# Just finished CSW '65 Malibu



## micyou03 (Apr 8, 2003)

Her is a pic of my Corrie Shrink Works '65 Malibu I just finished. The Nomad just went into paint tonight.



















Here's a before shot of the Nomad.


----------



## boss9 (Apr 19, 2002)

hey there,

Been out all day a thought I'd pop in. Really tired though. This Chev' looks great. I love the colour--is a tan? If so--nice choice. I've seen many 1/1 cars that colour. Again it's really nice. In fact the pic with the Nomad shows quite the race collection building--good show!

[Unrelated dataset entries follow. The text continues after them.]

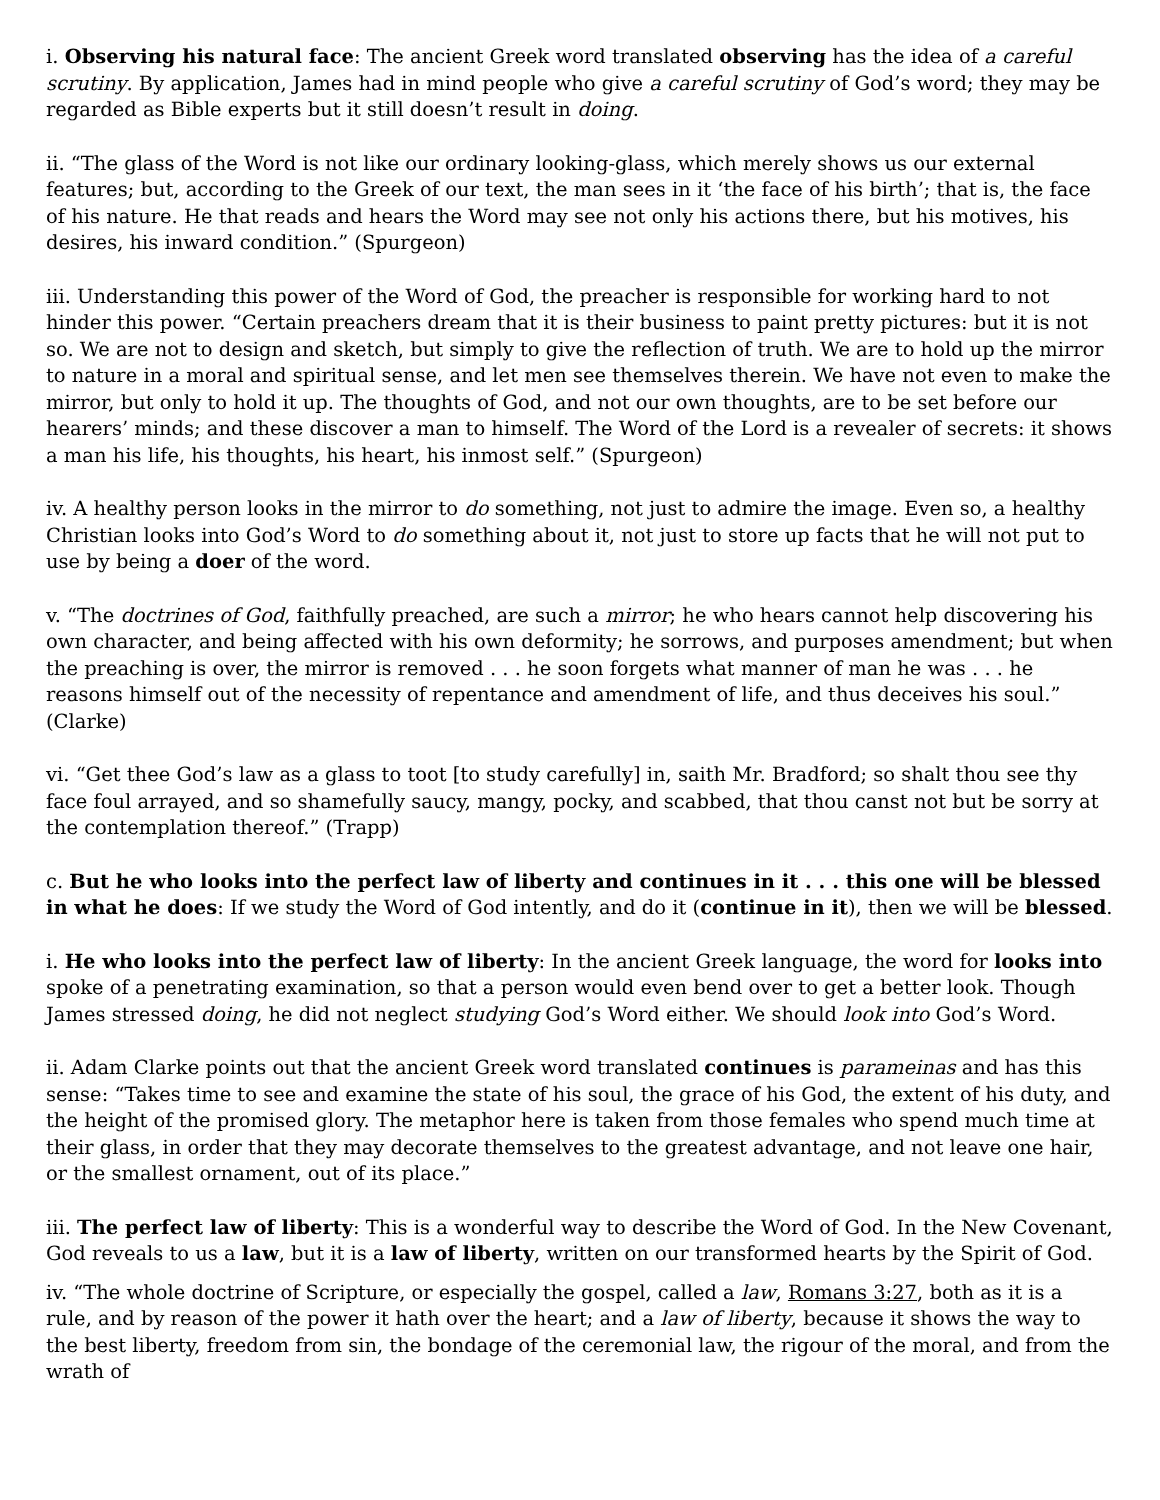i. Observing his natural face: The ancient Greek word translated observing has the idea of a careful scrutiny. By application, James had in mind people who give a careful scrutiny of God’s word; they may be regarded as Bible experts but it still doesn’t result in doing.
ii. “The glass of the Word is not like our ordinary looking-glass, which merely shows us our external features; but, according to the Greek of our text, the man sees in it ‘the face of his birth’; that is, the face of his nature. He that reads and hears the Word may see not only his actions there, but his motives, his desires, his inward condition.” (Spurgeon)
iii. Understanding this power of the Word of God, the preacher is responsible for working hard to not hinder this power. “Certain preachers dream that it is their business to paint pretty pictures: but it is not so. We are not to design and sketch, but simply to give the reflection of truth. We are to hold up the mirror to nature in a moral and spiritual sense, and let men see themselves therein. We have not even to make the mirror, but only to hold it up. The thoughts of God, and not our own thoughts, are to be set before our hearers’ minds; and these discover a man to himself. The Word of the Lord is a revealer of secrets: it shows a man his life, his thoughts, his heart, his inmost self.” (Spurgeon)
iv. A healthy person looks in the mirror to do something, not just to admire the image. Even so, a healthy Christian looks into God’s Word to do something about it, not just to store up facts that he will not put to use by being a doer of the word.
v. “The doctrines of God, faithfully preached, are such a mirror; he who hears cannot help discovering his own character, and being affected with his own deformity; he sorrows, and purposes amendment; but when the preaching is over, the mirror is removed . . . he soon forgets what manner of man he was . . . he reasons himself out of the necessity of repentance and amendment of life, and thus deceives his soul.” (Clarke)
vi. “Get thee God’s law as a glass to toot [to study carefully] in, saith Mr. Bradford; so shalt thou see thy face foul arrayed, and so shamefully saucy, mangy, pocky, and scabbed, that thou canst not but be sorry at the contemplation thereof.” (Trapp)
c. But he who looks into the perfect law of liberty and continues in it . . . this one will be blessed in what he does: If we study the Word of God intently, and do it (continue in it), then we will be blessed.
i. He who looks into the perfect law of liberty: In the ancient Greek language, the word for looks into spoke of a penetrating examination, so that a person would even bend over to get a better look. Though James stressed doing, he did not neglect studying God’s Word either. We should look into God’s Word.
ii. Adam Clarke points out that the ancient Greek word translated continues is parameinas and has this sense: “Takes time to see and examine the state of his soul, the grace of his God, the extent of his duty, and the height of the promised glory. The metaphor here is taken from those females who spend much time at their glass, in order that they may decorate themselves to the greatest advantage, and not leave one hair, or the smallest ornament, out of its place.”
iii. The perfect law of liberty: This is a wonderful way to describe the Word of God. In the New Covenant, God reveals to us a law, but it is a law of liberty, written on our transformed hearts by the Spirit of God.
iv. “The whole doctrine of Scripture, or especially the gospel, called a law, Romans 3:27, both as it is a rule, and by reason of the power it hath over the heart; and a law of liberty, because it shows the way to the best liberty, freedom from sin, the bondage of the ceremonial law, the rigour of the moral, and from the wrath of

On another post you brought up having trouble with detail work. Sir, I can relate--My vision was better than 20-20 (in one eye anyway), but pulling late shifts from 7pm to 1130 am as a fill in for my drivers, first effected my light sensativity and soon after I lost my close-up vision. I have been wearing specs for about six months now and haven't got quite used to it. I still loose the damn things constantly. The wife bought me a desk mount work light that does the trick. It's adjustable up and down, back and forth, side-ways and in and out. The top is circular with a flourecent bulb incircling it and the center is a large magnifying glass. I can see really close up with no problem now.
cheers......


----------



## micyou03 (Apr 8, 2003)

Hey boss9,

Actually that cplor is tan. It is the same color as Roger shows of his sample on his website. When I saw that color I had to get it. I have another that I am going to paint also, but I haven't decided on a color yet.


Mike U


----------



## TX Street Racer (May 8, 2004)

Hey Mike, great looking Chevy :thumbsup: 

By chance, do Roger's bodies come with screw posts molded in? Or is this something I need to add on my own.


----------



## roadrner (Jul 21, 1999)

Tx,
Unless Roger has changed his molding practices, all CSW bodies I have picked up had the posts molded in place. You will have to drill them though. :thumbsup: rr


----------



## TX Street Racer (May 8, 2004)

roadrner said:


> Tx,
> Unless Roger has changed his molding practices, all CSW bodies I have picked up had the posts molded in place. You will have to drill them though. :thumbsup: rr



GREAT, I have no problem drilling the posts myself.......it's nice to know I'll save a bit of time with the posts being present though  

I need to complete a couple other projects....then I need to snag some bodies from Roger


----------